Mobile abortion clinics ramp up operations as Roe v. Wade is overturned
"We are undaunted," Dr. Julie Amaon said.
An abortion clinic with locations in four states was developing plans to expand its operations just as news broke that Roe v. Wade, the landmark U.S. case that enshrined abortion as a constitutional right, was overturned by the Supreme Court.
Just The Pill, which was founded in 2020, provides reproductive health care services in Colorado, Minnesota, Montana and Wyoming. They also currently operate two mobile clinics in Colorado. The services Just The Pill provides include medication abortion, which is an abortion procedure that uses a combination of pills to terminate a pregnancy.
The group announced it would build a fleet of mobile clinics that would travel across the country, specifically in states where abortion remains legal yet surrounding states have banned the procedure, such as Illinois and New Mexico.
“We are undaunted,” Dr. Julie Amaon, medical director of Just One Pill, wrote in a public statement after the Supreme Court decision was announced on June 24.
“We will bring care to the people who most need it, and we will defy reproductive repression by providing more affordable and accessible care.”
Following the Supreme Court decision to overturn Roe v. Wade, nearly all abortions have ceased in 13 states.
Just The Pill's mobile clinics in Colorado see patients for surgical abortion procedures, on average 16 patients a day, and for abortion medication pick-up, on average 50 patients a day, Amaon told ABC News' "Start Here" podcast.
The vans take approximately eight months to build and are nondescript, devoid of signage and bulletproof in an effort to keep patients and staff safe, Amaon said. "You wouldn't know what was inside them if you saw them from the outside," Amaon told "Start Here."
Medication abortions are being hailed as a crucial alternative in states where abortions are now illegal because they can be picked up across state lines, or mailed by groups such as Aid Access, a European organization that has said it will not stop mailing the abortion pill across the U.S.
The medication is called mifepristone, and it is usually taken with a second medication called misoprostol.
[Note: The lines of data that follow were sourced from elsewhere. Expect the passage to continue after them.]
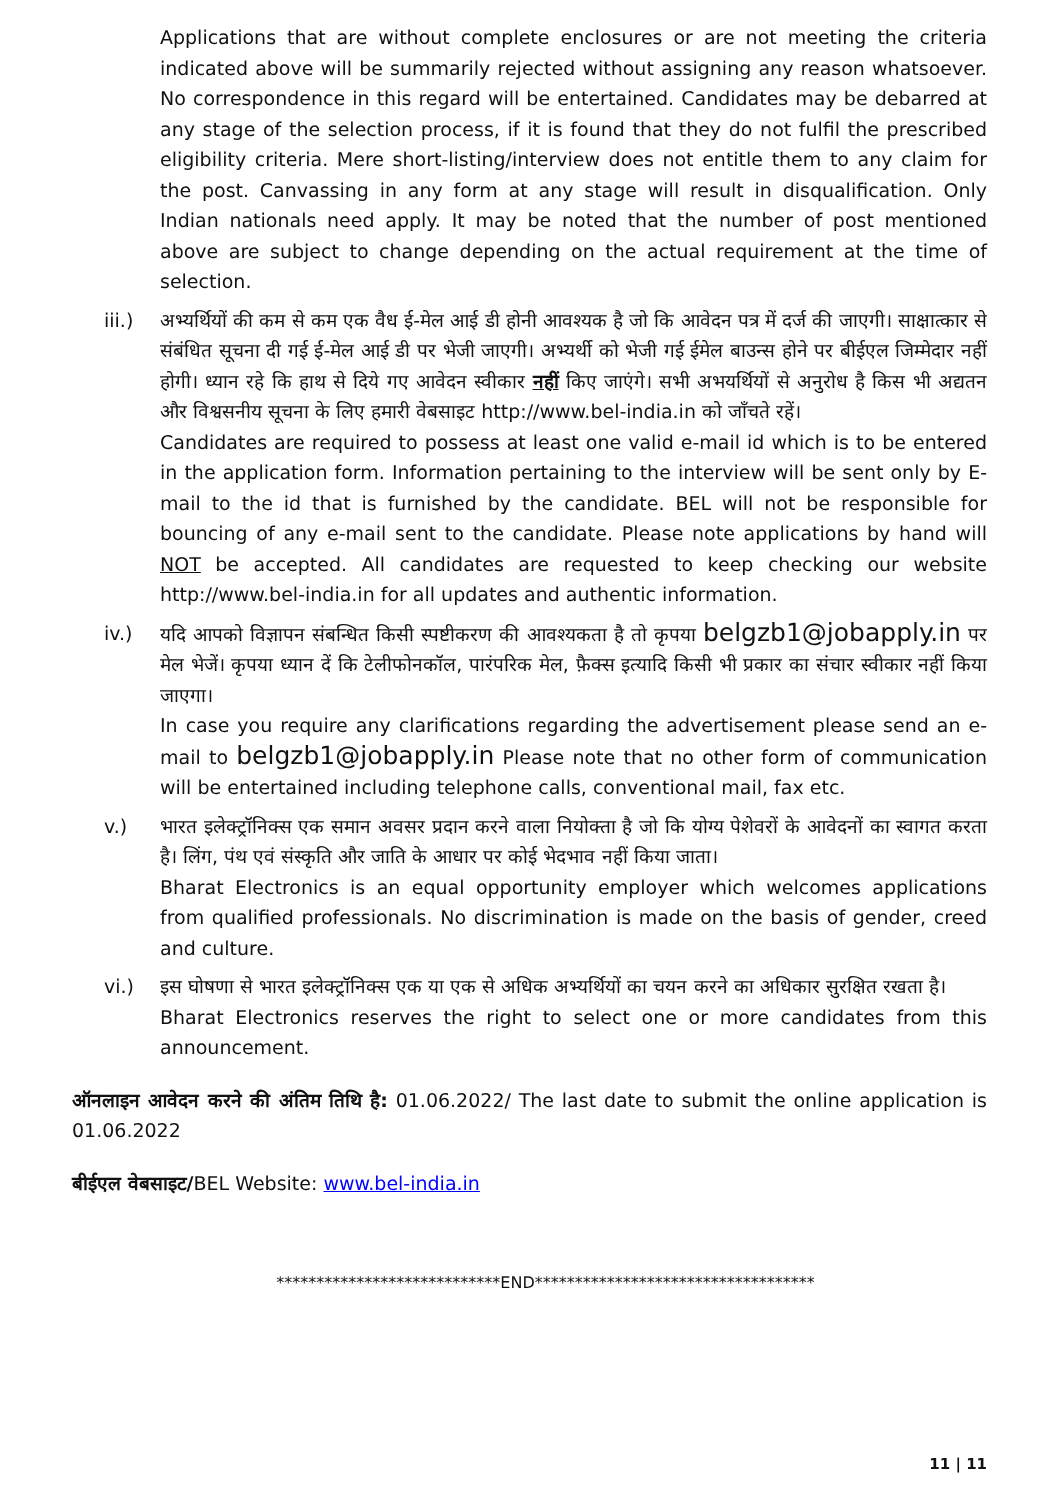Applications that are without complete enclosures or are not meeting the criteria indicated above will be summarily rejected without assigning any reason whatsoever. No correspondence in this regard will be entertained. Candidates may be debarred at any stage of the selection process, if it is found that they do not fulfil the prescribed eligibility criteria. Mere short-listing/interview does not entitle them to any claim for the post. Canvassing in any form at any stage will result in disqualification. Only Indian nationals need apply. It may be noted that the number of post mentioned above are subject to change depending on the actual requirement at the time of selection.
iii.)
अभ्यर्थियों की कम से कम एक वैध ई-मेल आई डी होनी आवश्यक है जो कि आवेदन पत्र में दर्ज की जाएगी। साक्षात्कार से संबंधित सूचना दी गई ई-मेल आई डी पर भेजी जाएगी। अभ्यर्थी को भेजी गई ईमेल बाउन्स होने पर बीईएल जिम्मेदार नहीं होगी। ध्यान रहे कि हाथ से दिये गए आवेदन स्वीकार नहीं किए जाएंगे। सभी अभयर्थियों से अनुरोध है किस भी अद्यतन और विश्वसनीय सूचना के लिए हमारी वेबसाइट http://www.bel-india.in को जाँचते रहें।
Candidates are required to possess at least one valid e-mail id which is to be entered in the application form. Information pertaining to the interview will be sent only by E-mail to the id that is furnished by the candidate. BEL will not be responsible for bouncing of any e-mail sent to the candidate. Please note applications by hand will NOT be accepted. All candidates are requested to keep checking our website http://www.bel-india.in for all updates and authentic information.
iv.) यदि आपको विज्ञापन संबन्धित किसी स्पष्टीकरण की आवश्यकता है तो कृपया belgzb1@jobapply.in पर मेल भेजें। कृपया ध्यान दें कि टेलीफोनकॉल, पारंपरिक मेल, फ़ैक्स इत्यादि किसी भी प्रकार का संचार स्वीकार नहीं किया जाएगा।
In case you require any clarifications regarding the advertisement please send an e-mail to belgzb1@jobapply.in Please note that no other form of communication will be entertained including telephone calls, conventional mail, fax etc.
v.) भारत इलेक्ट्रॉनिक्स एक समान अवसर प्रदान करने वाला नियोक्ता है जो कि योग्य पेशेवरों के आवेदनों का स्वागत करता है। लिंग, पंथ एवं संस्कृति और जाति के आधार पर कोई भेदभाव नहीं किया जाता।
Bharat Electronics is an equal opportunity employer which welcomes applications from qualified professionals. No discrimination is made on the basis of gender, creed and culture.
vi.) इस घोषणा से भारत इलेक्ट्रॉनिक्स एक या एक से अधिक अभ्यर्थियों का चयन करने का अधिकार सुरक्षित रखता है।
Bharat Electronics reserves the right to select one or more candidates from this announcement.
ऑनलाइन आवेदन करने की अंतिम तिथि है: 01.06.2022/ The last date to submit the online application is 01.06.2022
बीईएल वेबसाइट/BEL Website: www.bel-india.in
****************************END***********************************
11 | 11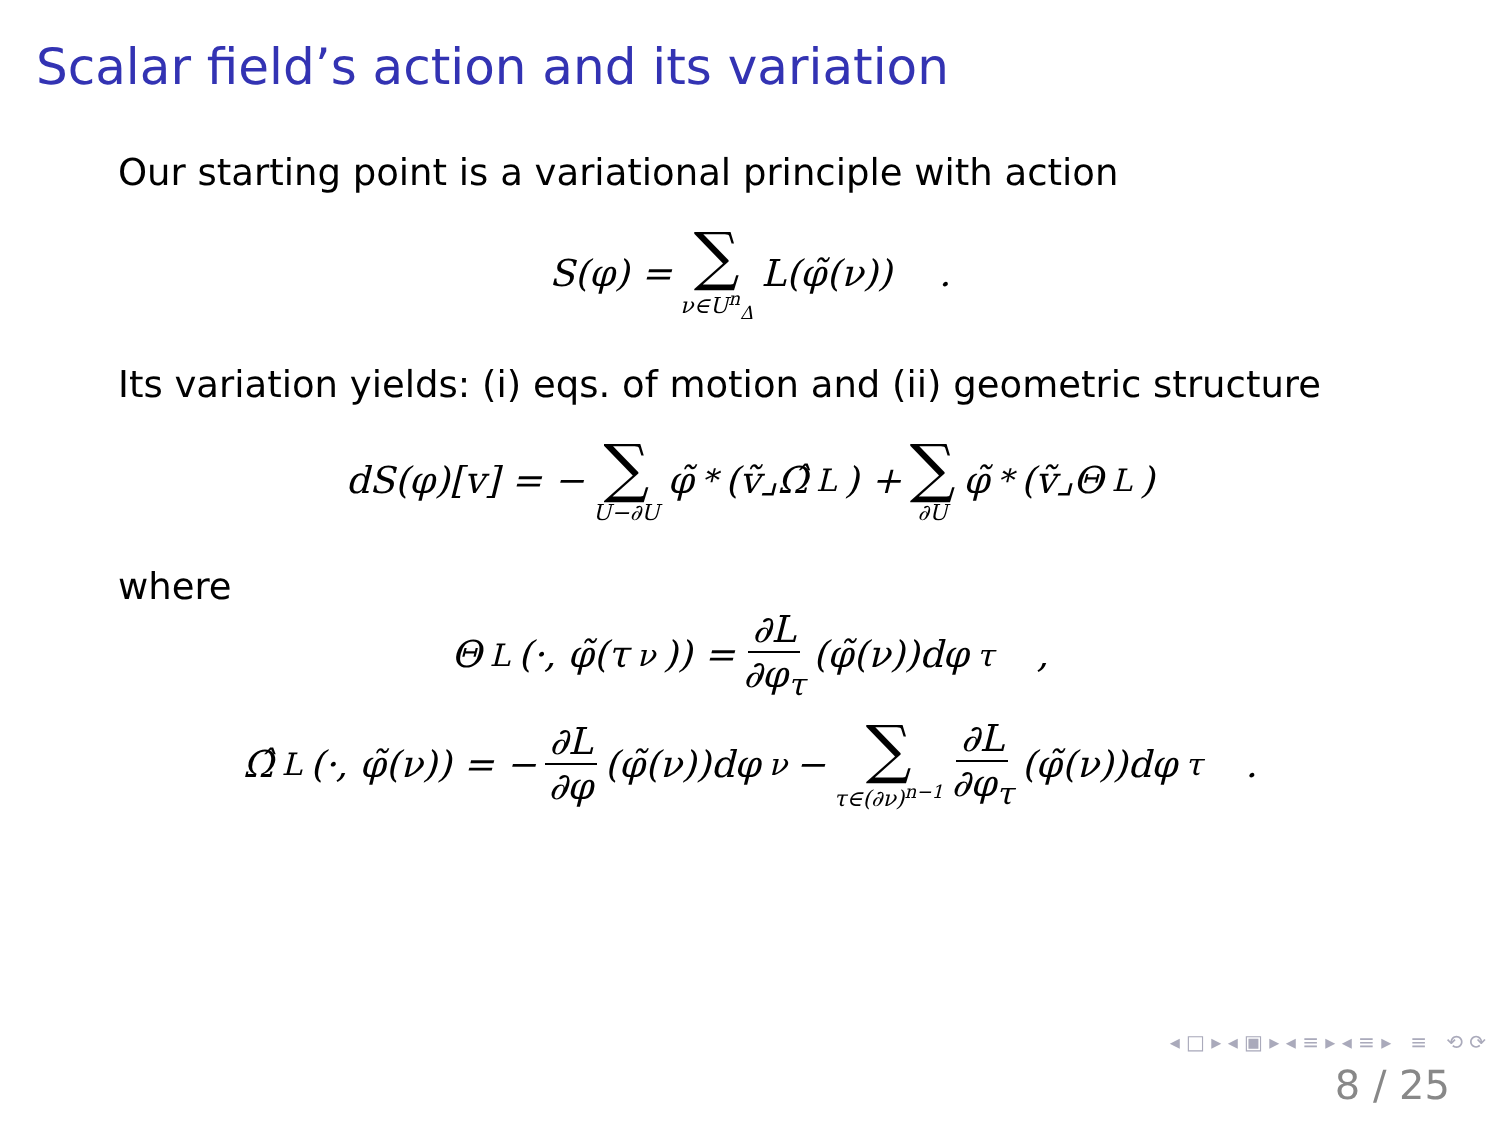Scalar field’s action and its variation
Our starting point is a variational principle with action
S(φ) = ∑ ν∈U<sup>n</sup><sub>Δ</sub> L(φ̃(ν)) .
Its variation yields: (i) eqs. of motion and (ii) geometric structure
dS(φ)[v] = − ∑ U−∂U φ̃<sup>*</sup>(ṽ⌟Ω̂<sub>L</sub>) + ∑ ∂U φ̃<sup>*</sup>(ṽ⌟Θ<sub>L</sub>)
where
Θ<sub>L</sub>(·, φ̃(τ<sub>ν</sub>)) = ∂L ∂φ<sub>τ</sub> (φ̃(ν))dφ<sub>τ</sub> ,
Ω̂<sub>L</sub>(·, φ̃(ν)) = − ∂L ∂φ (φ̃(ν))dφ<sub>ν</sub> − ∑ τ∈(∂ν)<sup>n−1</sup> ∂L ∂φ<sub>τ</sub> (φ̃(ν))dφ<sub>τ</sub> .
◂ □ ▸ ◂ ▣ ▸ ◂ ≡ ▸ ◂ ≡ ▸ ≡ ⟲ ⟳
8 / 25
Mifepristone was approved by the FDA in 2000, and in 2021 it was announced that doctors could prescribe the medication by mail.
At the National Right to Life Committee convention last weekend, restricting access to medication abortion was discussed as the next stage of the "fight," CNN reported.
Conservative lawmakers in South Dakota and Georgia have recently passed legislation that makes it harder to get abortion pills by mail.
“I don’t believe that telemedicine abortions are safe for individuals, for women to conduct at home, many times they’re doing it unsupervised," South Dakota Gov. Kristi Noem told ABC News' "This Week."
The FDA says mifepristone is safe and effective.
Medication abortions accounted for more than half of all abortions in 2020, according to data published by the research and policy non-profit Guttmacher Institute. The medication is taken within the first 10 weeks of the pregnancy, according to the FDA.
Just The Pill steps into the spotlight alongside telehealth providers Choix, which was founded in 2020 and provides abortion medication in California, Colorado, Illinois and New Mexico, and Hey Jane, which was founded in 2021 and provides medication abortion in New York, California, Washington, Illinois, Colorado and New Mexico.
Choix is planning to expand its operations to "every state where we can safely and legally provide abortion care," said CEO Cindy Adam.
"Our goal is to be in every single one of those states by the end of 2023," said Adam.
Hey Jane is also planning a "geographic expansion" of its operations, according to CEO Kiki Freedman, adding, "our top priority is accommodating the significant increase in demand in the states we’re currently in."
On Friday, in light of the Supreme Court decision, the Biden administration announced it would move to protect access to mifepristone as well as contraception, and direct the Department of Health and Human Services to “take steps to ensure that these critical medications are available to the fullest extent possible.” The White House address did not mention misoprostol.
Just The Pill's mobile clinic project, called “Abortion Delivered,” hopes to expand its fleet to 30 vans, with a timeline that is "dependent on funding," according to a company spokesperson. The second fleet will be in Illinois and the following fleets will travel to New Mexico and Pennsylvania.